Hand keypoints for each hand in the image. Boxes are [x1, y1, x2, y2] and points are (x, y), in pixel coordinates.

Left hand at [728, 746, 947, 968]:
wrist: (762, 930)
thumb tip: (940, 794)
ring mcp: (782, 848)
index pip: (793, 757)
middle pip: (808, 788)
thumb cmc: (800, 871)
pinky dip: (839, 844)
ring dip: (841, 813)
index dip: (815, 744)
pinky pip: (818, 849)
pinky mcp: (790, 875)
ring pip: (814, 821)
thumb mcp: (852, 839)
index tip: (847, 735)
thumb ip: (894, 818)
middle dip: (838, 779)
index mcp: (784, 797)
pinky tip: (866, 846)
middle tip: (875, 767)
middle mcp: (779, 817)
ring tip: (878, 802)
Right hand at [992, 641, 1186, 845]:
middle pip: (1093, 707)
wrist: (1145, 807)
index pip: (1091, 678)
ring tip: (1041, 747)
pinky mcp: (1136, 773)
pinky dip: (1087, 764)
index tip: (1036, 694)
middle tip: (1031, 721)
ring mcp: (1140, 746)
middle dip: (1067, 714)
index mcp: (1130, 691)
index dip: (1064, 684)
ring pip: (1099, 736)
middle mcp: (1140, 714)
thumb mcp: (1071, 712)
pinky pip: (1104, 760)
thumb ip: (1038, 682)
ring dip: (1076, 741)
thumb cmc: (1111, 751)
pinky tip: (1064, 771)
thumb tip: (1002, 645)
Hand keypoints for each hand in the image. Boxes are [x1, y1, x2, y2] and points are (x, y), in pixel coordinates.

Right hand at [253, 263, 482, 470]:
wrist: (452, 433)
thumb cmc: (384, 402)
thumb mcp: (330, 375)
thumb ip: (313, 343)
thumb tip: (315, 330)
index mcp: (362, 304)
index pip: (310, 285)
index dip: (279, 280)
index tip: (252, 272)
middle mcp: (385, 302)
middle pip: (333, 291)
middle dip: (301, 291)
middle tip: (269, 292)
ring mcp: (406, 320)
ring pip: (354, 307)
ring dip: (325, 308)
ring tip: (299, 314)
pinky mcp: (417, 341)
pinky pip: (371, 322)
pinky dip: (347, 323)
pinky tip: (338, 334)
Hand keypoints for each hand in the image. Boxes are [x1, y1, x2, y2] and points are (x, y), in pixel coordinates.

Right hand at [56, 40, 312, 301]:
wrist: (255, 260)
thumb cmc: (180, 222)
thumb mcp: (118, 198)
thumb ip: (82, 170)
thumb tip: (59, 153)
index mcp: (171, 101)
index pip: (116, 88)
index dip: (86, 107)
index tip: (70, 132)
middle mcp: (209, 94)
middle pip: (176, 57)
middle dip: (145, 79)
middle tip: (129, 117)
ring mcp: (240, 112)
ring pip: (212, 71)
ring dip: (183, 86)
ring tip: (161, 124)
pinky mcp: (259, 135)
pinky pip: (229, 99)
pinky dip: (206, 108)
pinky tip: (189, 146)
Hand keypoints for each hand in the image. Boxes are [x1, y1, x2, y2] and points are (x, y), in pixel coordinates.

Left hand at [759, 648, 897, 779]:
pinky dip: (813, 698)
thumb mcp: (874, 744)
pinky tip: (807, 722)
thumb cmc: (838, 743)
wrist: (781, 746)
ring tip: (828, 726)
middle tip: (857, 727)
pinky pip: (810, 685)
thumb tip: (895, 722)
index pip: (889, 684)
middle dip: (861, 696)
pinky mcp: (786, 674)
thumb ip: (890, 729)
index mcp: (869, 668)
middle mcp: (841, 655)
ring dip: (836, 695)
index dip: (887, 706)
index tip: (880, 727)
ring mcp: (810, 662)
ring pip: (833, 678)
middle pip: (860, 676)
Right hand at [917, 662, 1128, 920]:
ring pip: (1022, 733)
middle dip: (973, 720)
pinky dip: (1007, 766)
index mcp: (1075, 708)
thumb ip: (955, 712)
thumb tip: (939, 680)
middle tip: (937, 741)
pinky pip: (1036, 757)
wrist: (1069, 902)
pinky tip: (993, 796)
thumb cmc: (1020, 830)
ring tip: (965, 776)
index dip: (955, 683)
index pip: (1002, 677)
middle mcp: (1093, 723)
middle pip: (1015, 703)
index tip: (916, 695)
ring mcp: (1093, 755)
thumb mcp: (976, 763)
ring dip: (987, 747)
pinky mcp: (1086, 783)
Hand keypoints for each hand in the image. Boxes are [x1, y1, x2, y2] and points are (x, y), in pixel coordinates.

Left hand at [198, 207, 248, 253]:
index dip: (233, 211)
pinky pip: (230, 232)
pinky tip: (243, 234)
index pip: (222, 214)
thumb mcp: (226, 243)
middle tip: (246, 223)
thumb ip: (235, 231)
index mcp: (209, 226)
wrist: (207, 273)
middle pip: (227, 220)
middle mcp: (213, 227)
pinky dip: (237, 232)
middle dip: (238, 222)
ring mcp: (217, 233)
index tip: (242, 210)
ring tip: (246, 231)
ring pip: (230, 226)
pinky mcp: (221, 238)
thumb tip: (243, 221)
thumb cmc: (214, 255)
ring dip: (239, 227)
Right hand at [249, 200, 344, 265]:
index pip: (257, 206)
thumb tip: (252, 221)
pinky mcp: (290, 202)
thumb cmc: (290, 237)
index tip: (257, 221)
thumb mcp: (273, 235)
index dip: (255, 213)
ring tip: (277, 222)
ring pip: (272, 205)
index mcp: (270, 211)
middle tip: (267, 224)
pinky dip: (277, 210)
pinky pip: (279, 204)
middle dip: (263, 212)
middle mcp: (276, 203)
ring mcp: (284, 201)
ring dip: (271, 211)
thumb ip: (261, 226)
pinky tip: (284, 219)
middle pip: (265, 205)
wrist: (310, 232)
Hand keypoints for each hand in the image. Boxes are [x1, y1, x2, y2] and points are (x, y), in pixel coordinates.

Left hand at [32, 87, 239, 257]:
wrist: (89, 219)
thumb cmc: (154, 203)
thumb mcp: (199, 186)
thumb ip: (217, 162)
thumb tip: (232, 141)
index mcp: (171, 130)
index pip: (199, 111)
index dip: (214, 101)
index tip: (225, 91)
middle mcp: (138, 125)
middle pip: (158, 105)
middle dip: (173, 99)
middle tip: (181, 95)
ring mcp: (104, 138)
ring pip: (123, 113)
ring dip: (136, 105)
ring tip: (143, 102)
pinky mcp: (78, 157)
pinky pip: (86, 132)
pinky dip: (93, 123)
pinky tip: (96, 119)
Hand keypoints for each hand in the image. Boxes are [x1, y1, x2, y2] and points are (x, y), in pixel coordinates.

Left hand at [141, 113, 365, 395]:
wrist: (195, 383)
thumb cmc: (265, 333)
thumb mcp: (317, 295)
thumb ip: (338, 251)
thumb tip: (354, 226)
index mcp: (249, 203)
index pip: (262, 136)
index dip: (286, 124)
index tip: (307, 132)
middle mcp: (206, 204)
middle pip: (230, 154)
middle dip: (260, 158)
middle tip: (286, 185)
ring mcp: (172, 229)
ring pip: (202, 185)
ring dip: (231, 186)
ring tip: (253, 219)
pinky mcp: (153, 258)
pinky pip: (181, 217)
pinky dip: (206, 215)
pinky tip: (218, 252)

= = = =

**Exercise description**
Please go through each line of the data and count those that contain the string "wrist"; give that number alone.

**Result of this task**
10